◆ WHAT IS REQUIRED
From the first line of the data down to the line bearing "left ear: (201, 75)", output every line exactly and include no pictures.

Records contained in a dataset
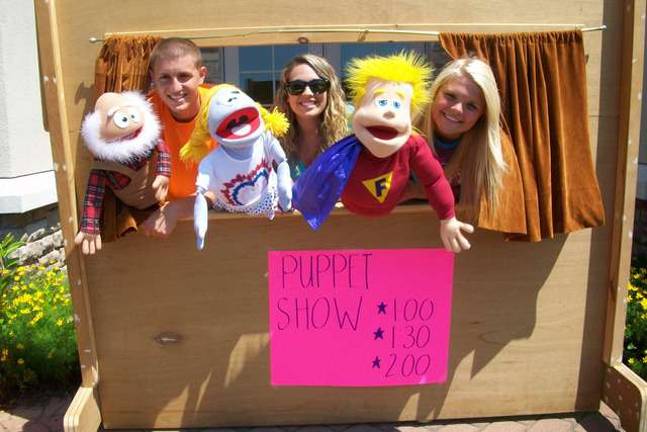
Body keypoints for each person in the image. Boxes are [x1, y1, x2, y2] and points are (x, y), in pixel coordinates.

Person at [423, 57, 526, 234]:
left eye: (471, 106)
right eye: (450, 96)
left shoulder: (494, 148)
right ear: (435, 92)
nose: (457, 109)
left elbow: (500, 206)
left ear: (483, 115)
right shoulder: (406, 127)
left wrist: (417, 191)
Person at [139, 37, 216, 237]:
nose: (175, 88)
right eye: (164, 77)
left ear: (201, 75)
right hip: (161, 219)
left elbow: (235, 185)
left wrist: (178, 208)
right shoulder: (144, 112)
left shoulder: (222, 108)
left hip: (217, 217)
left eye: (184, 76)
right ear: (153, 78)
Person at [274, 54, 348, 179]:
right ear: (286, 95)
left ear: (329, 91)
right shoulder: (272, 141)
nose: (307, 93)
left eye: (317, 85)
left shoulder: (351, 131)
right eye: (296, 86)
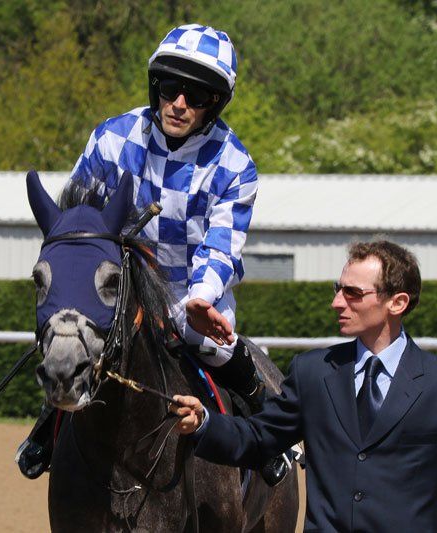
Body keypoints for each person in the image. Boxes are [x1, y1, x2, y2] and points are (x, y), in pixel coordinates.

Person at [17, 23, 289, 484]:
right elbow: (80, 216)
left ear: (215, 104)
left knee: (205, 340)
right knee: (74, 337)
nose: (179, 103)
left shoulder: (234, 164)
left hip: (189, 291)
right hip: (121, 284)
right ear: (155, 86)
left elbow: (221, 247)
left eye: (196, 96)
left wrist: (202, 298)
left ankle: (264, 422)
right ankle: (52, 417)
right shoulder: (111, 137)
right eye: (169, 88)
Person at [173, 240, 437, 532]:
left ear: (397, 303)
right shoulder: (311, 372)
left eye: (353, 293)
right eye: (338, 289)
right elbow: (258, 439)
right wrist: (205, 423)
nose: (337, 302)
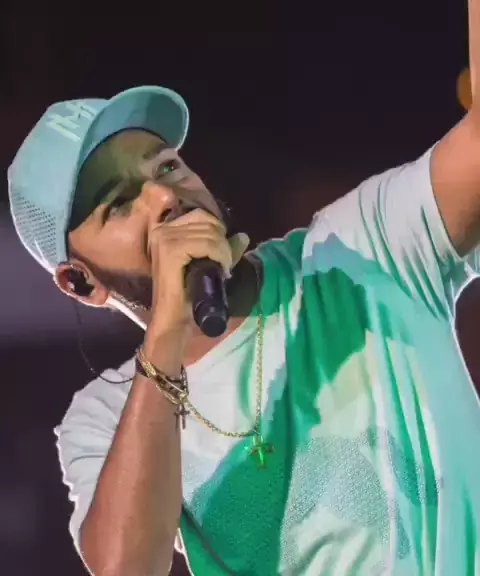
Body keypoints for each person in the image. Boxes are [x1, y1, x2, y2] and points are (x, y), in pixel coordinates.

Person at [7, 16, 480, 575]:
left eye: (167, 166)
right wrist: (169, 329)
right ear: (81, 282)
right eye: (120, 202)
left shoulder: (361, 247)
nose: (165, 197)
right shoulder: (105, 421)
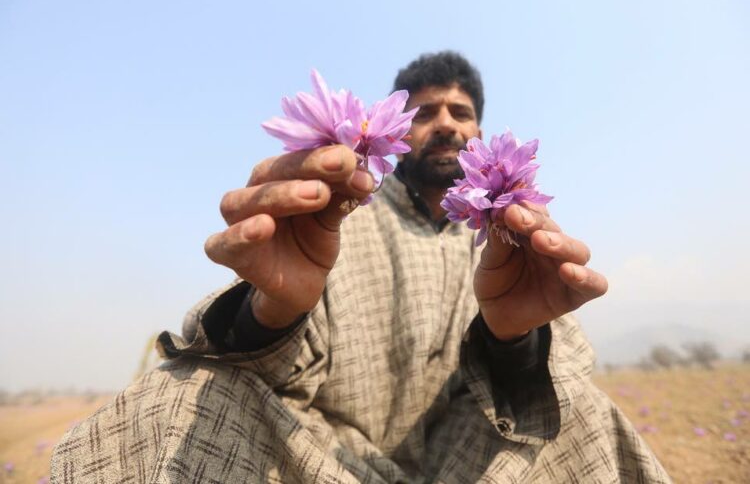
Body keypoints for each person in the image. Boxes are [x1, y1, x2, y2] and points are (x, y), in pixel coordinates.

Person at [51, 52, 670, 483]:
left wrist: (514, 338)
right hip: (327, 463)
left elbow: (535, 390)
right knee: (181, 396)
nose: (446, 122)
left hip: (466, 463)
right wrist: (273, 309)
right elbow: (264, 365)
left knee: (584, 414)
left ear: (482, 132)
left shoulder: (512, 239)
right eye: (425, 111)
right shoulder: (336, 213)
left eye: (461, 111)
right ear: (394, 131)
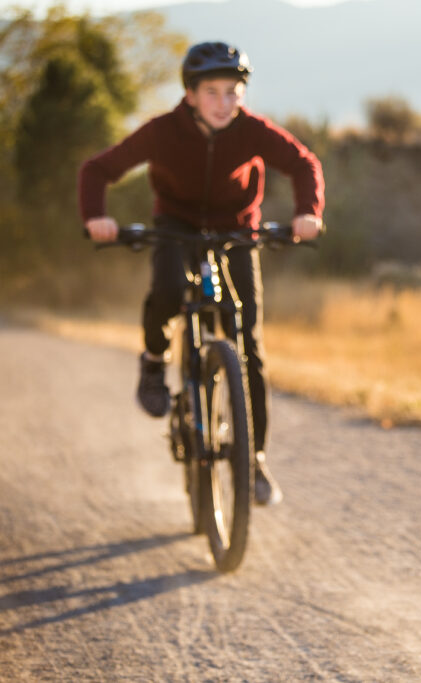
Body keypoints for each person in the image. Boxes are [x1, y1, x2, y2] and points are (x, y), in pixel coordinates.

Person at [78, 41, 325, 506]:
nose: (224, 102)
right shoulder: (162, 132)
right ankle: (154, 362)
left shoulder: (250, 130)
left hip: (236, 228)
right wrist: (97, 217)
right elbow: (98, 169)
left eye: (233, 92)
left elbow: (303, 164)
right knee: (169, 292)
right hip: (177, 223)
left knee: (247, 344)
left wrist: (307, 212)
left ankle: (253, 460)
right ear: (190, 94)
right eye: (212, 92)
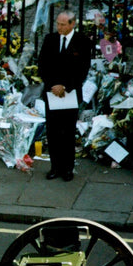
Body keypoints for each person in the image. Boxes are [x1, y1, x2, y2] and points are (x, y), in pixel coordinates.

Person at [38, 9, 92, 182]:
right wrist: (53, 85)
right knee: (52, 131)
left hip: (70, 93)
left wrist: (65, 86)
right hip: (52, 92)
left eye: (62, 24)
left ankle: (67, 168)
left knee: (67, 132)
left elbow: (82, 69)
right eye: (57, 24)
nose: (59, 27)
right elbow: (43, 65)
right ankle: (55, 167)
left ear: (72, 24)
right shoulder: (50, 39)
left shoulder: (82, 42)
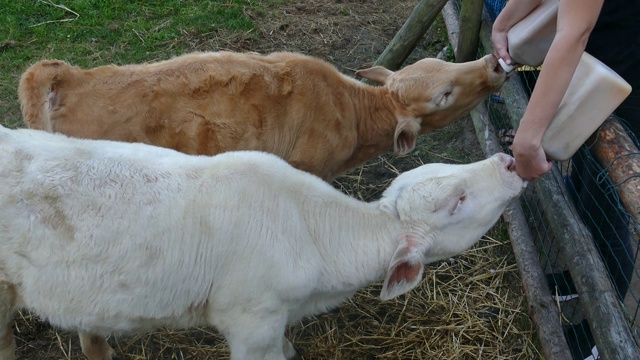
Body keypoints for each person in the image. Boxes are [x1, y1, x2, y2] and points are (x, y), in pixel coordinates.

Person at [491, 0, 640, 359]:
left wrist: (527, 137)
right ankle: (580, 282)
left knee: (609, 209)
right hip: (602, 64)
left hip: (625, 76)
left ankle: (599, 337)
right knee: (590, 187)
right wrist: (503, 23)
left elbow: (574, 32)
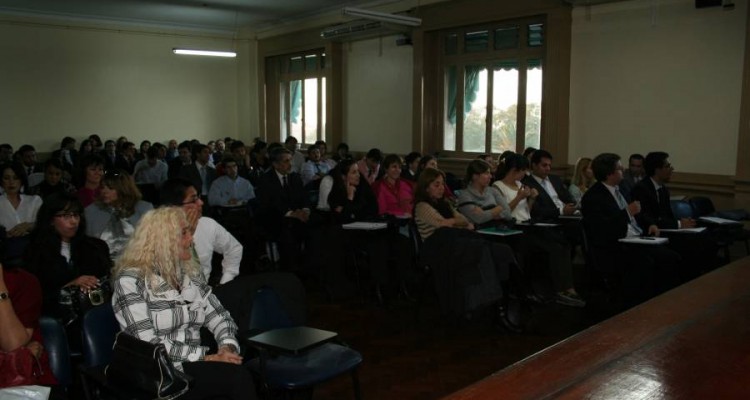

◆ EXERCISE OUTPUT
Body keypoints for each person in the image. Boxes are [x1, y1, x2, y2] and points are (x, y), in pixel coordinates.

Person at [423, 57, 526, 234]:
left eye: (471, 106)
right eye: (450, 96)
left shoulder: (494, 148)
right ear: (435, 92)
nose: (457, 109)
left elbow: (500, 206)
left ear: (483, 115)
right shoulder: (406, 127)
left wrist: (417, 191)
Person at [139, 37, 216, 237]:
nose: (175, 88)
right eye: (164, 77)
left ear: (201, 75)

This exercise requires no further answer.